- **Stated problem**:
Rewrite the text of all the items below as a single numbered list, one line per entry, skipping any blank lines. Leave the pictures out of your answer.

* Start *

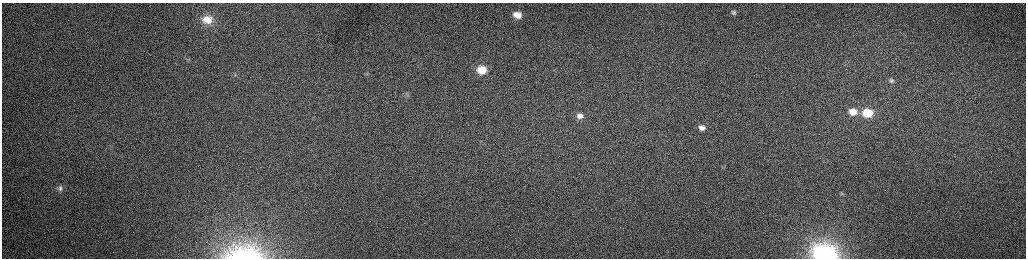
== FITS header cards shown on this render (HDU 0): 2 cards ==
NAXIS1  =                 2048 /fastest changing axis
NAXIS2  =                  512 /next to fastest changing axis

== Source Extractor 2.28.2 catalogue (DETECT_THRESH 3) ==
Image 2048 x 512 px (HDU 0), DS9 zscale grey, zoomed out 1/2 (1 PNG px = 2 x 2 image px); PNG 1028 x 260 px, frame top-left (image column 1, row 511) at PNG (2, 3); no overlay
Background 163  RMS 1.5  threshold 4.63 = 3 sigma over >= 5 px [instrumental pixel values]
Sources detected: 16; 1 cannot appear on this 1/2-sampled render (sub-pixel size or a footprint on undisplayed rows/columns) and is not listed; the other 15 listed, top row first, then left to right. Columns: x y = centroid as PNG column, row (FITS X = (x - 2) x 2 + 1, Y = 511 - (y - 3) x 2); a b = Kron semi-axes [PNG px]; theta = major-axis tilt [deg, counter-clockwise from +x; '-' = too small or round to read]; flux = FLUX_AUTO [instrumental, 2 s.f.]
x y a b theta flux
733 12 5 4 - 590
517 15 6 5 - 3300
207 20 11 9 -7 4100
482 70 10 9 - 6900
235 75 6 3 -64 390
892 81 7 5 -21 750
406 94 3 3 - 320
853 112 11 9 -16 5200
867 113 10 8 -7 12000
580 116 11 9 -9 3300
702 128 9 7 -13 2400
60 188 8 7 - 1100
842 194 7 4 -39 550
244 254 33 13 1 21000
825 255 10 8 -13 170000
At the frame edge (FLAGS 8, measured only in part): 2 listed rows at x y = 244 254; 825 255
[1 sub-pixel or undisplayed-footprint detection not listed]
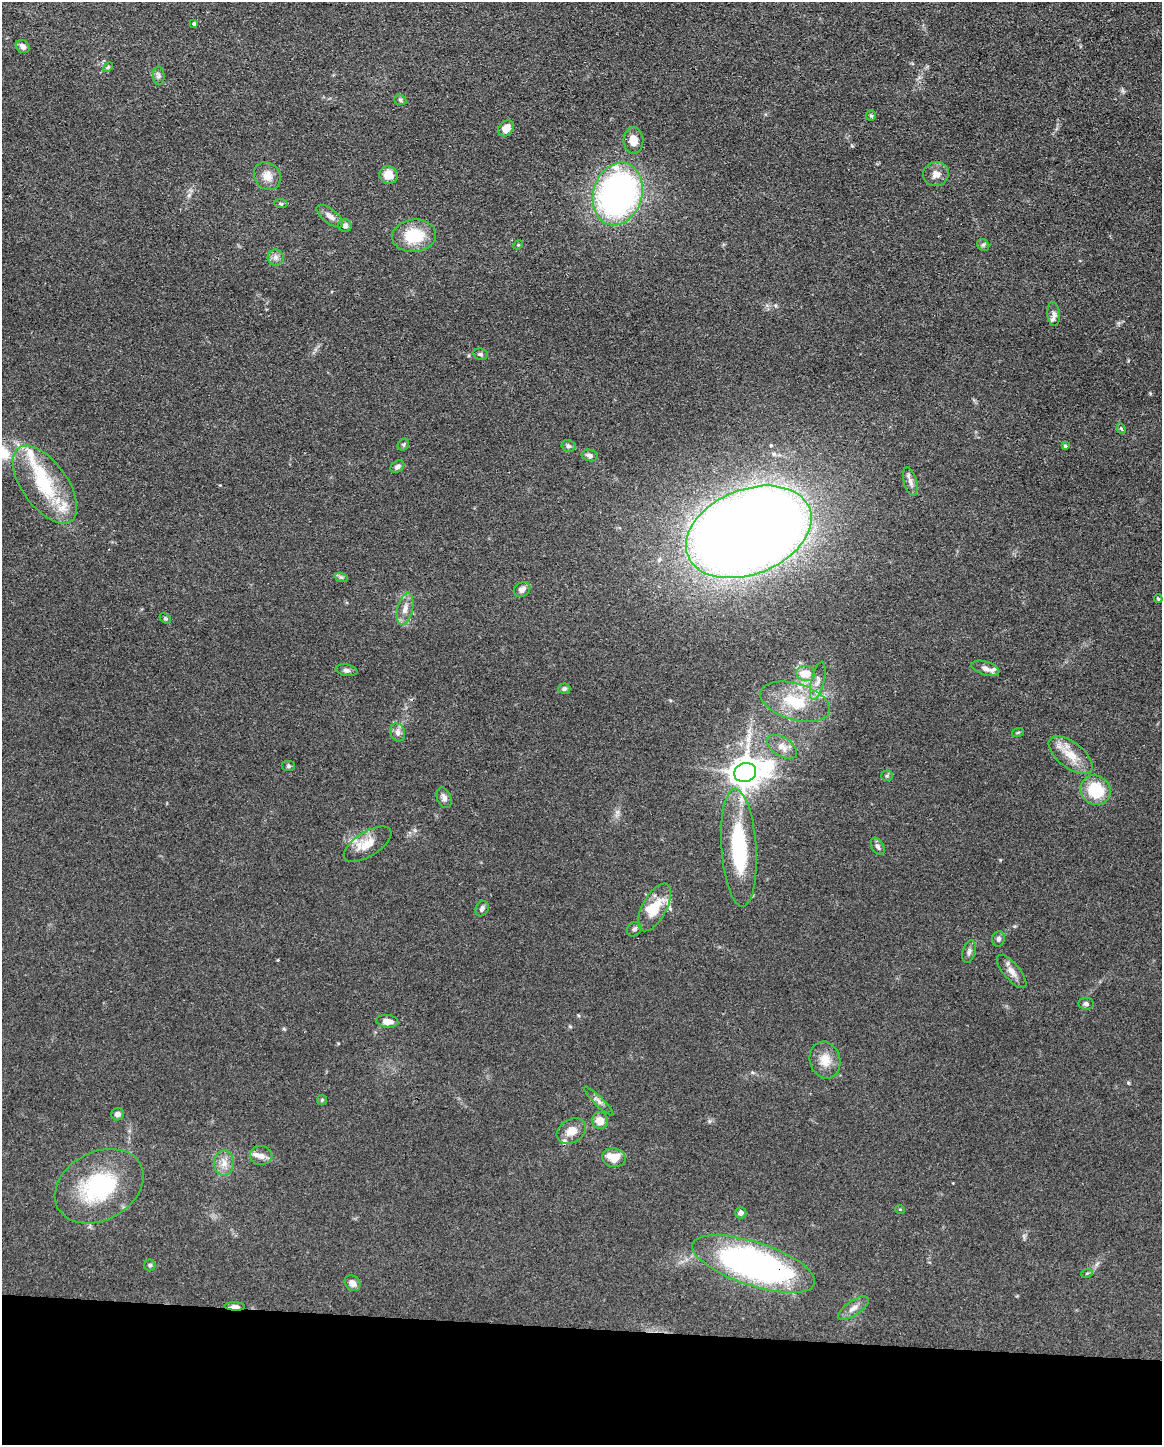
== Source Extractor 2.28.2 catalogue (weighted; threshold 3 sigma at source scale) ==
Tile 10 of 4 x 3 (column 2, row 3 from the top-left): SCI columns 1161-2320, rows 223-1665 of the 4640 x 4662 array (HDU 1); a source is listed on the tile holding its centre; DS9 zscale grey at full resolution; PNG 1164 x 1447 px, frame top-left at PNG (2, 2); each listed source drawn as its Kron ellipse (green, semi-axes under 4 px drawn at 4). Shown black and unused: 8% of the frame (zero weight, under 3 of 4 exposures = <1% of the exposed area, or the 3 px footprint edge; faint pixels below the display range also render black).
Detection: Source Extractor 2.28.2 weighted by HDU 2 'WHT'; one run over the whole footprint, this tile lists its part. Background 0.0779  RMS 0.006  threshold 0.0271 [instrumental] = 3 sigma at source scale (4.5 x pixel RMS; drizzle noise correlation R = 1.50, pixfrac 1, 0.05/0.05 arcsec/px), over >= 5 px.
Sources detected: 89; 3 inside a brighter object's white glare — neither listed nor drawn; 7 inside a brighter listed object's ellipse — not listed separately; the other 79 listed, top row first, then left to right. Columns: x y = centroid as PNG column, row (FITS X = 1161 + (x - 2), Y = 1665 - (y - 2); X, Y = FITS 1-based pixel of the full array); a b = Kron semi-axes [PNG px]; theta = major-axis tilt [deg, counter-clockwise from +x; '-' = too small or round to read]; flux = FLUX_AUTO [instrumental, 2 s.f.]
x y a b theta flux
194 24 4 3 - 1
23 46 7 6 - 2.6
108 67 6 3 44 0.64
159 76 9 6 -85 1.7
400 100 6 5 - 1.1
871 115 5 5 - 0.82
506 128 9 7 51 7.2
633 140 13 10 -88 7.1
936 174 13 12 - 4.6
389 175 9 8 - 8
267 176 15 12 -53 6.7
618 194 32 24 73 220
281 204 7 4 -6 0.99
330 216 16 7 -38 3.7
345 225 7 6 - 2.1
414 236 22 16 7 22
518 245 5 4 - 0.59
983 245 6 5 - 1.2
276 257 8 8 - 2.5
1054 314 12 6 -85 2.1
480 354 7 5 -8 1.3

* End *

- **Response**:
1. == FITS header cards shown on this render (HDU 0): 2 cards ==
2. NAXIS1  =                 2048 /fastest changing axis
3. NAXIS2  =                  512 /next to fastest changing axis
4. == Source Extractor 2.28.2 catalogue (DETECT_THRESH 3) ==
5. Image 2048 x 512 px (HDU 0), DS9 zscale grey, zoomed out 1/2 (1 PNG px = 2 x 2 image px); PNG 1028 x 260 px, frame top-left (image column 1, row 511) at PNG (2, 3); no overlay
6. Background 163  RMS 1.5  threshold 4.63 = 3 sigma over >= 5 px [instrumental pixel values]
7. Sources detected: 16; 1 cannot appear on this 1/2-sampled render (sub-pixel size or a footprint on undisplayed rows/columns) and is not listed; the other 15 listed, top row first, then left to right. Columns: x y = centroid as PNG column, row (FITS X = (x - 2) x 2 + 1, Y = 511 - (y - 3) x 2); a b = Kron semi-axes [PNG px]; theta = major-axis tilt [deg, counter-clockwise from +x; '-' = too small or round to read]; flux = FLUX_AUTO [instrumental, 2 s.f.]
8. x y a b theta flux
9. 733 12 5 4 - 590
10. 517 15 6 5 - 3300
11. 207 20 11 9 -7 4100
12. 482 70 10 9 - 6900
13. 235 75 6 3 -64 390
14. 892 81 7 5 -21 750
15. 406 94 3 3 - 320
16. 853 112 11 9 -16 5200
17. 867 113 10 8 -7 12000
18. 580 116 11 9 -9 3300
19. 702 128 9 7 -13 2400
20. 60 188 8 7 - 1100
21. 842 194 7 4 -39 550
22. 244 254 33 13 1 21000
23. 825 255 10 8 -13 170000
24. At the frame edge (FLAGS 8, measured only in part): 2 listed rows at x y = 244 254; 825 255
25. [1 sub-pixel or undisplayed-footprint detection not listed]
26. == Source Extractor 2.28.2 catalogue (weighted; threshold 3 sigma at source scale) ==
27. Tile 10 of 4 x 3 (column 2, row 3 from the top-left): SCI columns 1161-2320, rows 223-1665 of the 4640 x 4662 array (HDU 1); a source is listed on the tile holding its centre; DS9 zscale grey at full resolution; PNG 1164 x 1447 px, frame top-left at PNG (2, 2); each listed source drawn as its Kron ellipse (green, semi-axes under 4 px drawn at 4). Shown black and unused: 8% of the frame (zero weight, under 3 of 4 exposures = <1% of the exposed area, or the 3 px footprint edge; faint pixels below the display range also render black).
28. Detection: Source Extractor 2.28.2 weighted by HDU 2 'WHT'; one run over the whole footprint, this tile lists its part. Background 0.0779  RMS 0.006  threshold 0.0271 [instrumental] = 3 sigma at source scale (4.5 x pixel RMS; drizzle noise correlation R = 1.50, pixfrac 1, 0.05/0.05 arcsec/px), over >= 5 px.
29. Sources detected: 89; 3 inside a brighter object's white glare — neither listed nor drawn; 7 inside a brighter listed object's ellipse — not listed separately; the other 79 listed, top row first, then left to right. Columns: x y = centroid as PNG column, row (FITS X = 1161 + (x - 2), Y = 1665 - (y - 2); X, Y = FITS 1-based pixel of the full array); a b = Kron semi-axes [PNG px]; theta = major-axis tilt [deg, counter-clockwise from +x; '-' = too small or round to read]; flux = FLUX_AUTO [instrumental, 2 s.f.]
30. x y a b theta flux
31. 194 24 4 3 - 1
32. 23 46 7 6 - 2.6
33. 108 67 6 3 44 0.64
34. 159 76 9 6 -85 1.7
35. 400 100 6 5 - 1.1
36. 871 115 5 5 - 0.82
37. 506 128 9 7 51 7.2
38. 633 140 13 10 -88 7.1
39. 936 174 13 12 - 4.6
40. 389 175 9 8 - 8
41. 267 176 15 12 -53 6.7
42. 618 194 32 24 73 220
43. 281 204 7 4 -6 0.99
44. 330 216 16 7 -38 3.7
45. 345 225 7 6 - 2.1
46. 414 236 22 16 7 22
47. 518 245 5 4 - 0.59
48. 983 245 6 5 - 1.2
49. 276 257 8 8 - 2.5
50. 1054 314 12 6 -85 2.1
51. 480 354 7 5 -8 1.3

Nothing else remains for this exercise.